[SOURCE MATERIAL Boundary: Start]

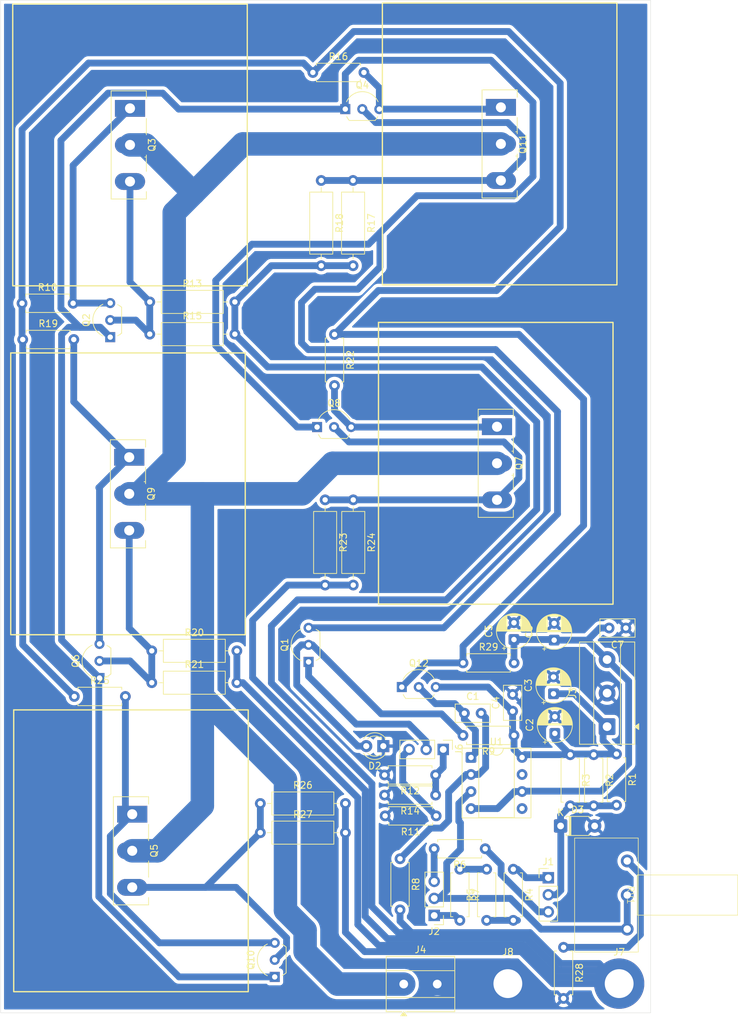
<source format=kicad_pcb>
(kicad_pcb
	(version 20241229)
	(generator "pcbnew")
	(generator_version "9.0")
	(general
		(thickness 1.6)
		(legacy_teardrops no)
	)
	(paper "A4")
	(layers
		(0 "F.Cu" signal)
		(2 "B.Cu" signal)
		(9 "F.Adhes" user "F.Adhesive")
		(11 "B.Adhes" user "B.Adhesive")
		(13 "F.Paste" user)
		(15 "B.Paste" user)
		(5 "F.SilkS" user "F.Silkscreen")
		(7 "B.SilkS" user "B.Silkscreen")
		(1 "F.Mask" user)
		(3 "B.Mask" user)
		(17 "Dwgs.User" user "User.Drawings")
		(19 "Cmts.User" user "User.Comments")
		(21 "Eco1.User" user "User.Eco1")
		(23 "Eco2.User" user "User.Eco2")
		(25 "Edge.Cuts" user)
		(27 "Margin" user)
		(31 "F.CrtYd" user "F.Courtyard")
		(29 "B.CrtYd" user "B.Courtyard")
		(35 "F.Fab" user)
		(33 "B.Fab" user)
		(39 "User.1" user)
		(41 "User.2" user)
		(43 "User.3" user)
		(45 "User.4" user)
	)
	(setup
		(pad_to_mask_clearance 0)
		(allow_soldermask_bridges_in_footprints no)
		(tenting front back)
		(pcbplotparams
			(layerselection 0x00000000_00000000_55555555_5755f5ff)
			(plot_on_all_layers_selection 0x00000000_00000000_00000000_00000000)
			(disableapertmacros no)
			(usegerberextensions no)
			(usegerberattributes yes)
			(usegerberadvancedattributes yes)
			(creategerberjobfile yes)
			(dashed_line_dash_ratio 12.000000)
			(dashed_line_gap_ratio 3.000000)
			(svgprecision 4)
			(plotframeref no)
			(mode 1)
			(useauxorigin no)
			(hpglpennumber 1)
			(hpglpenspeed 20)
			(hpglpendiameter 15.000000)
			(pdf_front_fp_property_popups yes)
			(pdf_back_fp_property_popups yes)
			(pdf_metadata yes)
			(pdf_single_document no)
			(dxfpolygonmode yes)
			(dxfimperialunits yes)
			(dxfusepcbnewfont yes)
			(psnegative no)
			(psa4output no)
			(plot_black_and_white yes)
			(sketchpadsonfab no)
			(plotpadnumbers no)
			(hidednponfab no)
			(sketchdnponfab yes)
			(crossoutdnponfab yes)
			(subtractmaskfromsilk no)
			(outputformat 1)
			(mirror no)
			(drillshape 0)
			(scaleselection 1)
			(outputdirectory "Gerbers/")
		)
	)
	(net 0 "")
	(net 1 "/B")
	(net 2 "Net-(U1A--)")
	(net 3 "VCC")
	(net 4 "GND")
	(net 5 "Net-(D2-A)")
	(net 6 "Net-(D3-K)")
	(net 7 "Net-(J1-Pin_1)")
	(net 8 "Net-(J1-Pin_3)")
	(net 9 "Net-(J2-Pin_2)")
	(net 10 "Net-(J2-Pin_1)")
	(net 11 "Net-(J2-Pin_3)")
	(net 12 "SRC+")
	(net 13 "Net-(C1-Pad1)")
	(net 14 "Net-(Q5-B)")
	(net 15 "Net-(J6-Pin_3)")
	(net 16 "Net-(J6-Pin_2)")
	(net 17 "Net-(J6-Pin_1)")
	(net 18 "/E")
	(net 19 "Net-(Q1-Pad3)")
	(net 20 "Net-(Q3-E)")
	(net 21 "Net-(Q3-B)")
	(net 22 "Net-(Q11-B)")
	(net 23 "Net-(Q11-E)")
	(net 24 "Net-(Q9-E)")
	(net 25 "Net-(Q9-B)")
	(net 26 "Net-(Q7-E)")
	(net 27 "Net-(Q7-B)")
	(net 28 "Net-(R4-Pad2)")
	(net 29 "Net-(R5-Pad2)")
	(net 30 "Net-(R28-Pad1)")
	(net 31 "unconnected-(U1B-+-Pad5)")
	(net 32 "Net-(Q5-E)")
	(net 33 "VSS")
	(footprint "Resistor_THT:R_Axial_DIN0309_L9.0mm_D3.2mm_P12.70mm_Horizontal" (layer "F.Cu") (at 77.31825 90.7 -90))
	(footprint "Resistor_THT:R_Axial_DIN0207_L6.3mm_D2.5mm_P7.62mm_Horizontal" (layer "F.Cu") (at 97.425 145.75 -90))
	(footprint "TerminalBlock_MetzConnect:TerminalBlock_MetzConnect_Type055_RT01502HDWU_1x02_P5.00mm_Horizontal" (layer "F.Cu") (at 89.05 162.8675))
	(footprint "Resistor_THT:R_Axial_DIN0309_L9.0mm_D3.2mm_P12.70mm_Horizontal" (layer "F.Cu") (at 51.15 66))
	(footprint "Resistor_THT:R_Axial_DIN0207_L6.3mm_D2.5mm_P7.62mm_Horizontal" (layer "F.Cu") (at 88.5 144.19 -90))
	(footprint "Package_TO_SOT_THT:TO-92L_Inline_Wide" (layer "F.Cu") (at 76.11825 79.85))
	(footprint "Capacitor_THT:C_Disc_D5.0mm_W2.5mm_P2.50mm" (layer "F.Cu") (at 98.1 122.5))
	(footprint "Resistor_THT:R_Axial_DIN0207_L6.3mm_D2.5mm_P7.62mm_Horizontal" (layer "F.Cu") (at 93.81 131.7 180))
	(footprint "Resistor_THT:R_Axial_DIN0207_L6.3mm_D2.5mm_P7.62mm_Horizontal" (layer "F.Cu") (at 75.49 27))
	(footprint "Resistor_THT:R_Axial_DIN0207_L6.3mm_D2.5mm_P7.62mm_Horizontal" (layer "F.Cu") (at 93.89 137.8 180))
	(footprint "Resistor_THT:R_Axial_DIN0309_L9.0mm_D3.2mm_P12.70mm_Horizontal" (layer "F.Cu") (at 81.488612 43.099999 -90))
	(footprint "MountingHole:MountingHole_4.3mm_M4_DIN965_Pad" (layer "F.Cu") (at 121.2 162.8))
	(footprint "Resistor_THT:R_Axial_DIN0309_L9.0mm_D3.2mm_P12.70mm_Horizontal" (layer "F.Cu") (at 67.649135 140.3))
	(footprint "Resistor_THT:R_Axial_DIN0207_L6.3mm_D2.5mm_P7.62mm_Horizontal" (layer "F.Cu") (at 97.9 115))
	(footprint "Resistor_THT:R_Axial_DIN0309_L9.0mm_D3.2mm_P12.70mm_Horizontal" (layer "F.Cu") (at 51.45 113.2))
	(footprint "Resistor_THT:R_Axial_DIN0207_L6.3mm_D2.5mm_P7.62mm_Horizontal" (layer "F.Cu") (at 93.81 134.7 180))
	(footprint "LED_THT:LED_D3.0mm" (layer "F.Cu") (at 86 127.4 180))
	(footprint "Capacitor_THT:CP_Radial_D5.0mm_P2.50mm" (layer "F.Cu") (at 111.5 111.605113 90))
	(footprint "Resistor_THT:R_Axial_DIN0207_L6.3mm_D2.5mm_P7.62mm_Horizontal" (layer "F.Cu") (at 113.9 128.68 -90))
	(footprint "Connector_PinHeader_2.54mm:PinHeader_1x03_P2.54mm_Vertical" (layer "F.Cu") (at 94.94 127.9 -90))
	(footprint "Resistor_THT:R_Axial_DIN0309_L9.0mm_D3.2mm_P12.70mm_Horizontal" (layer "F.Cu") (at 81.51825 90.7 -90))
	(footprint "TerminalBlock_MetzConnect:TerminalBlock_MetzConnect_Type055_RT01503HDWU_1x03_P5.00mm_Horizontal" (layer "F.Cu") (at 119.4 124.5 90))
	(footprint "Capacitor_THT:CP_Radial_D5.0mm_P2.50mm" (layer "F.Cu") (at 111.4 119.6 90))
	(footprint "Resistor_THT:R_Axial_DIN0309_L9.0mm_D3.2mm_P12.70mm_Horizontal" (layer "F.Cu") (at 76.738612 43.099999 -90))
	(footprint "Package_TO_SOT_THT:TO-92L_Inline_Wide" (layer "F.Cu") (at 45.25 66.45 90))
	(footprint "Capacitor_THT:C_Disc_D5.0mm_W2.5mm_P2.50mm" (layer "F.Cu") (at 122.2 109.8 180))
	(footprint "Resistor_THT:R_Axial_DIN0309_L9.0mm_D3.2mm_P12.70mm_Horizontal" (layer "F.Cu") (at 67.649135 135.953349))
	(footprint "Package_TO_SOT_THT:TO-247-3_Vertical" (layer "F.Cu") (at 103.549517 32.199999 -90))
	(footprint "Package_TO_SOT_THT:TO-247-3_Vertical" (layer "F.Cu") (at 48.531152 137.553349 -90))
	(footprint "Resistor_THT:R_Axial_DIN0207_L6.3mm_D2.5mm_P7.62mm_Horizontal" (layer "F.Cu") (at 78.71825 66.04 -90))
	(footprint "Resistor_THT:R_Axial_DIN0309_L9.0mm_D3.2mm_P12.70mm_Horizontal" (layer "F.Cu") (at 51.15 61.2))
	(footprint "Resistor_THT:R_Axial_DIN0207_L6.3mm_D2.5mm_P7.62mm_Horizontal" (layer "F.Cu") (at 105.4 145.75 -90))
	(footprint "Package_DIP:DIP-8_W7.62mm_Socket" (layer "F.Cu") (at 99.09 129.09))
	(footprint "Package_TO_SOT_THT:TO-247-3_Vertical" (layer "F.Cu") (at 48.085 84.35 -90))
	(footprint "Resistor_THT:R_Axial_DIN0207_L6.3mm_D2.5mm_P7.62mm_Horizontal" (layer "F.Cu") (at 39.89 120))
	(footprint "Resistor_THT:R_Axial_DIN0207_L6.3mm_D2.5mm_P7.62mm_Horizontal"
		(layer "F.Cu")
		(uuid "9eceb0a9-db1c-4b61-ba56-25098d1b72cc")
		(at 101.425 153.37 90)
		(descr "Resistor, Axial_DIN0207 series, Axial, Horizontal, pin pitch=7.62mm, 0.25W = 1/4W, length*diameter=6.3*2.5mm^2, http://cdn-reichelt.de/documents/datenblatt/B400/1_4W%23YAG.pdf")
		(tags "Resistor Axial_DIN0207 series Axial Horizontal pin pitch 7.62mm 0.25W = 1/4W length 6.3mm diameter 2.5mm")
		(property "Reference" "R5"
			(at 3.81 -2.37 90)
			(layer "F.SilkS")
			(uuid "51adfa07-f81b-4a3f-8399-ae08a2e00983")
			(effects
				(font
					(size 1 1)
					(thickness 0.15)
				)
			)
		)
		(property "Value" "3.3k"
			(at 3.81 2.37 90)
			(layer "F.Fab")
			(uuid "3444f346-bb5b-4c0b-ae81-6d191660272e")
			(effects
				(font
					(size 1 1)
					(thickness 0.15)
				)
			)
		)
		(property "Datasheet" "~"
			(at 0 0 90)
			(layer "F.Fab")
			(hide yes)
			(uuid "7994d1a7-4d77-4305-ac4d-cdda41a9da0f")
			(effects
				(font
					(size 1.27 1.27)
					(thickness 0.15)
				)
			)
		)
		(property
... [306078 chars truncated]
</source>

[SOURCE MATERIAL Boundary: End]
[SOURCE MATERIAL Boundary: Start]

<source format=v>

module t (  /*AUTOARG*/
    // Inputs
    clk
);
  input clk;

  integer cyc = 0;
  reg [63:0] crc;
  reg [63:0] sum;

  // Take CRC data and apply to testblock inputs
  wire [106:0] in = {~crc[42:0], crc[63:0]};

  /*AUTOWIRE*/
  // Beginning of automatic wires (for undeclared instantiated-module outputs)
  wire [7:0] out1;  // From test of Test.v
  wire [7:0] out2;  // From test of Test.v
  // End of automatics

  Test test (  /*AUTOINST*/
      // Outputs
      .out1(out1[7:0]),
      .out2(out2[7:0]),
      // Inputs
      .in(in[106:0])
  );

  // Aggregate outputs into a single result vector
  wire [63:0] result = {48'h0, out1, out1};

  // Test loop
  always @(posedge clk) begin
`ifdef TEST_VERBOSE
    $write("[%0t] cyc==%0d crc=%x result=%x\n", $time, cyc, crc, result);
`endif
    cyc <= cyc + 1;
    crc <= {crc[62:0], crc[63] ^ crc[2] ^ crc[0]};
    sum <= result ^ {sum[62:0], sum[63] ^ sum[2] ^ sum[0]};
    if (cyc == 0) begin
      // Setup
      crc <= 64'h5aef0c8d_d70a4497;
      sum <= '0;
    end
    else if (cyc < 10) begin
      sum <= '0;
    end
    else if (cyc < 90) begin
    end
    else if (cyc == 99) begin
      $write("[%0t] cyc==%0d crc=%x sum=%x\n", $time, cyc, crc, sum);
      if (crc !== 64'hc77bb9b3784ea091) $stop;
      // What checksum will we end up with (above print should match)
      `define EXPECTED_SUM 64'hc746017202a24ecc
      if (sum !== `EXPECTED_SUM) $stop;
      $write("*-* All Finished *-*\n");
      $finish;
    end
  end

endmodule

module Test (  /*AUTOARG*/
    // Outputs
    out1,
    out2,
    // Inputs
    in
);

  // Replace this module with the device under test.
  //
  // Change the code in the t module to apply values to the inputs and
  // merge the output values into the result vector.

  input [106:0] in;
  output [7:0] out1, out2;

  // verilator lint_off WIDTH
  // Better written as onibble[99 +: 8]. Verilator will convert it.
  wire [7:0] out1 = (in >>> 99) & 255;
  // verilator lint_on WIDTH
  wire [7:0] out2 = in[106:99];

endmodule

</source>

[SOURCE MATERIAL Boundary: End]
[SOURCE MATERIAL Boundary: Start]

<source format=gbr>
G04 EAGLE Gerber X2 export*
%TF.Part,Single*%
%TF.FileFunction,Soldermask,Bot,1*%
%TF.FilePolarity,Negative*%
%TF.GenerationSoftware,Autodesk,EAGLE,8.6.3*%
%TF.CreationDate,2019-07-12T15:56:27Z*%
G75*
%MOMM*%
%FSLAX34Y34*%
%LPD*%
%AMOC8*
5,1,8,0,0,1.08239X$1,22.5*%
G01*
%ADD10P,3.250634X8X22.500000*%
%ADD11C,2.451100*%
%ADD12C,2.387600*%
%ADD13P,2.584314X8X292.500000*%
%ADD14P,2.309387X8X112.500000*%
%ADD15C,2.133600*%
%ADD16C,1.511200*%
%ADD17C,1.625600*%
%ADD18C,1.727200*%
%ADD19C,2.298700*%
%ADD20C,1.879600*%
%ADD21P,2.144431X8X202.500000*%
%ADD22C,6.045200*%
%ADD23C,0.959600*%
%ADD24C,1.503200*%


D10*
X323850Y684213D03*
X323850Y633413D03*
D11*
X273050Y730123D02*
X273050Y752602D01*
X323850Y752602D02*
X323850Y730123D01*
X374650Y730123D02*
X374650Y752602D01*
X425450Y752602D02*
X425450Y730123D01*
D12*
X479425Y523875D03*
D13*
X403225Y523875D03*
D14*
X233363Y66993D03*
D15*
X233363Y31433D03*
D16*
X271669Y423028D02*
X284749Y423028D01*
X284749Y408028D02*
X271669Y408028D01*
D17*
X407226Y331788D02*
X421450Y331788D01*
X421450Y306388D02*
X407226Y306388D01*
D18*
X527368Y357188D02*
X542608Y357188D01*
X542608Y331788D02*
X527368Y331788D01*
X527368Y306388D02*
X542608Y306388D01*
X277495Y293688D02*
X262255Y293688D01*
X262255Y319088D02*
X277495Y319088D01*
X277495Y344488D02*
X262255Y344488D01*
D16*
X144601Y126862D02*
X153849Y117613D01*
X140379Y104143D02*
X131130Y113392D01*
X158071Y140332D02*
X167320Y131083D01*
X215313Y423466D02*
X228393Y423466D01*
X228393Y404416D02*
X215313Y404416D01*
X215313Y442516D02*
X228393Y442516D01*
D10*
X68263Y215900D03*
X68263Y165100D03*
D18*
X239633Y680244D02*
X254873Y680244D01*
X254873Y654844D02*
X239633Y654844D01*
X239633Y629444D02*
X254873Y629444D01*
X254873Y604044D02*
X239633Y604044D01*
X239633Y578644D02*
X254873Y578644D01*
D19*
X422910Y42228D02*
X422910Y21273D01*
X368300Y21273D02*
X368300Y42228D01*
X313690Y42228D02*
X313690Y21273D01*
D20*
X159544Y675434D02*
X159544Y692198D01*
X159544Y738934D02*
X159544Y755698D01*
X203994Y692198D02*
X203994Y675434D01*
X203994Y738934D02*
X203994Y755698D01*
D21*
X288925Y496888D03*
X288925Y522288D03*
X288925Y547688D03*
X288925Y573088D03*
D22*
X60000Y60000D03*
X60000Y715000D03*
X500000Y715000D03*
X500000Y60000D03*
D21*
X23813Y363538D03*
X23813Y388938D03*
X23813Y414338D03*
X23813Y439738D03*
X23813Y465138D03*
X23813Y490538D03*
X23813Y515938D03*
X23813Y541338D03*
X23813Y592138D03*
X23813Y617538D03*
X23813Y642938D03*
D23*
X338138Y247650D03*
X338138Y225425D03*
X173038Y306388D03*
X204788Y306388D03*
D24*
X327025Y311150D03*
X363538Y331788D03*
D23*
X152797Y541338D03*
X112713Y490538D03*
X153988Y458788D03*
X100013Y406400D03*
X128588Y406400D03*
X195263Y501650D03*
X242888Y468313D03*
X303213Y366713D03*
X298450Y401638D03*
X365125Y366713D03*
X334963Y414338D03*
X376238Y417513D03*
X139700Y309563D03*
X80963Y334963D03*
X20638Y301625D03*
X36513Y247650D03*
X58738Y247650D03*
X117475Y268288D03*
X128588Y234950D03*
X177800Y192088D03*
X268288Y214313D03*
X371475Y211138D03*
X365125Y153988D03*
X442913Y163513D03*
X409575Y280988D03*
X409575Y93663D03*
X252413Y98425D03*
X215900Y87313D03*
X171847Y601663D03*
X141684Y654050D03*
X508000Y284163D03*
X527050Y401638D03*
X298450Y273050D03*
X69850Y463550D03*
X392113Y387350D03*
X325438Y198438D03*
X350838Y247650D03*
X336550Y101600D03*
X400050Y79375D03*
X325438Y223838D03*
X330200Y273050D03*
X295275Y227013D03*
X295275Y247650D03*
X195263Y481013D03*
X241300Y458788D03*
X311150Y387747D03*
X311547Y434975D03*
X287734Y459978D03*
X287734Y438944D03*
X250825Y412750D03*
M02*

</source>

[SOURCE MATERIAL Boundary: End]

- _EXERCISE_:
The lines above from the one with "(pad_to_mask_clearance 0)" through the one with "(sketchdnponfab yes)" are to be duplicated exactly, ends included, with nothing added.

- _WRITTEN RESPONSE_:
		(pad_to_mask_clearance 0)
		(allow_soldermask_bridges_in_footprints no)
		(tenting front back)
		(pcbplotparams
			(layerselection 0x00000000_00000000_55555555_5755f5ff)
			(plot_on_all_layers_selection 0x00000000_00000000_00000000_00000000)
			(disableapertmacros no)
			(usegerberextensions no)
			(usegerberattributes yes)
			(usegerberadvancedattributes yes)
			(creategerberjobfile yes)
			(dashed_line_dash_ratio 12.000000)
			(dashed_line_gap_ratio 3.000000)
			(svgprecision 4)
			(plotframeref no)
			(mode 1)
			(useauxorigin no)
			(hpglpennumber 1)
			(hpglpenspeed 20)
			(hpglpendiameter 15.000000)
			(pdf_front_fp_property_popups yes)
			(pdf_back_fp_property_popups yes)
			(pdf_metadata yes)
			(pdf_single_document no)
			(dxfpolygonmode yes)
			(dxfimperialunits yes)
			(dxfusepcbnewfont yes)
			(psnegative no)
			(psa4output no)
			(plot_black_and_white yes)
			(sketchpadsonfab no)
			(plotpadnumbers no)
			(hidednponfab no)
			(sketchdnponfab yes)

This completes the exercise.